MOVING MONUMENTS: HISTORY, MEMORY AND THE POLITICS OF PUBLIC SCULPTURE
On-going events in the United States concerning the removal of Confederate soldier-statues, together with similar discussions here in the UK linked to various memorials and monuments from the age of Empire make clear that despite living in an era of increasingly ‘virtual memory’, public sculpture continues to draw – and provoke – engaged political debate. Prompted by these contemporary ‘culture wars’ and in order to provide a space in which scholars, heritage professionals and interested members of the public might gather to interrogate the politics of commemorative sculpture, the Manchester Centre for Public History and Heritage is organising a two-day conference for 20 – 21 April 2018. Papers or panels on the following topics, themes and subjects are especially encouraged:
- The removal and/or relocation of commemorative art and architecture in British towns and cities
- Contemporary debate surrounding how and where to commemorate controversial, contested or problematic pasts
- Iconoclasm and the fate of religious symbols and statues during the Reformation
- The contemporary connections between democracy, public art and architecture
- The impact and implications of ‘mediating’ monuments (and the debates they produce) in the twenty-first century
- The on-going challenge presented by the Confederate commemorative legacy in the United States
- The effacing of Georgian and Royalist sculpture in Revolutionary and Republican America, and similar interventions in eighteenth-century England and France
- The removal of Soviet commemorative architecture in post-communist societies in central and eastern Europe etc.
- The plight of Civil War memorials and monuments in Post-Franco Spain
- The 2003 ‘liberation’ of Iraq and the subsequent fate of Baathist era statues
- The future and fate of British imperial sculpture in post-colonial societies across the world as well as in Britain itself
- German ‘denazification’ and the post-1945 removal of Nazi monuments
The above list is not exhaustive, and those wishing to present on similar issues across different cultures and chronologies are very welcome to submit a proposal.

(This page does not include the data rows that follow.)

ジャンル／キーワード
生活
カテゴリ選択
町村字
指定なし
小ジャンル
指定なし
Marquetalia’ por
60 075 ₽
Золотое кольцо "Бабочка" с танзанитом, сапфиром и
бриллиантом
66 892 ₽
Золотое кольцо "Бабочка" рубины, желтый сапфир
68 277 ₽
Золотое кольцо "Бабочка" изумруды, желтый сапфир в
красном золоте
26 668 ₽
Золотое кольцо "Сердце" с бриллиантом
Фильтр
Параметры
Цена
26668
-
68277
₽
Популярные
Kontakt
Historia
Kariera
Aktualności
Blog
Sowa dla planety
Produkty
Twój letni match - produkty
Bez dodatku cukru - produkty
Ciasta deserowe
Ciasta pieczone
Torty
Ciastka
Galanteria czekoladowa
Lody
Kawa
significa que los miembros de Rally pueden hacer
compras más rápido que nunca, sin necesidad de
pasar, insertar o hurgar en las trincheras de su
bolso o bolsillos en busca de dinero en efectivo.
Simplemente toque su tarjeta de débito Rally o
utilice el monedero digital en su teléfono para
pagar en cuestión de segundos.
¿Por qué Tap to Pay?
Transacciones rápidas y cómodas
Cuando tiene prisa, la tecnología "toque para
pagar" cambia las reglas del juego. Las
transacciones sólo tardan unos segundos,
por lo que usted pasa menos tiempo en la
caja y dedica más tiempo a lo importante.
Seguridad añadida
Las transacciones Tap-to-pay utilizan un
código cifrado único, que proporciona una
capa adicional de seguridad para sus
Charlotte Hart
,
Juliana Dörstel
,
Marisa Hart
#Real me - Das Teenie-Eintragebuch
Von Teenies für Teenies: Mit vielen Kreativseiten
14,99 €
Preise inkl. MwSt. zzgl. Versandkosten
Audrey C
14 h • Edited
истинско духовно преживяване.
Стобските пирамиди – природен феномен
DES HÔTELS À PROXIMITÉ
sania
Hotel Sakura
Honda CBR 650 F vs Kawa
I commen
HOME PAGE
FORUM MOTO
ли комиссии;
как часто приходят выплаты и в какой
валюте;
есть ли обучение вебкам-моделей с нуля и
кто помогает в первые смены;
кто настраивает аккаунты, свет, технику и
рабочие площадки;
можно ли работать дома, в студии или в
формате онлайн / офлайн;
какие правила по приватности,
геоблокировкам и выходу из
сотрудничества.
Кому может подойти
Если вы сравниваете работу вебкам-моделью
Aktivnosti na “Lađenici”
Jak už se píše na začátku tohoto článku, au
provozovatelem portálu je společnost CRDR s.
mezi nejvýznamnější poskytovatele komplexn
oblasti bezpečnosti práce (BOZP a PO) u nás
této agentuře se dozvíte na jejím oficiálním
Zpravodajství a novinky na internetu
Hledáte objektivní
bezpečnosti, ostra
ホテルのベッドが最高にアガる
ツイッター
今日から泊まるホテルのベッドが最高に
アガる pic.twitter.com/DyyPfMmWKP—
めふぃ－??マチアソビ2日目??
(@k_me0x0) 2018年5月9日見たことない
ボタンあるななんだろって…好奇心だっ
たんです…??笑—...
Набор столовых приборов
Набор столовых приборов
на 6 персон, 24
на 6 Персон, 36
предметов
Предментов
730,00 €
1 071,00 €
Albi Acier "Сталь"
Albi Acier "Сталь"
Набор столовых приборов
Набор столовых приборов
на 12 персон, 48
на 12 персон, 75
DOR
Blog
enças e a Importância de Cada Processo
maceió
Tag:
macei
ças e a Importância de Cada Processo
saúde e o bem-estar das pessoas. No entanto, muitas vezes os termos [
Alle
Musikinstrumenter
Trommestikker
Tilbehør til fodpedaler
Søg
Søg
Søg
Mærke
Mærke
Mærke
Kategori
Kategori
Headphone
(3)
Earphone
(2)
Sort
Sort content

Abstracts of c.300 words, plus a one page CV should be sent to Sam Edwards at email@example.com by Friday 26th January 2017.
The conference will include the launch event for the new Manchester Centre for Public History and Heritage (MCPHH). The MCPHH builds on the long-established work of the Manchester Centre for Regional History, established in 1998. The MCPHH aims to bridge the gap between academia and the public and become recognised internationally for excellence in publicly engaged research.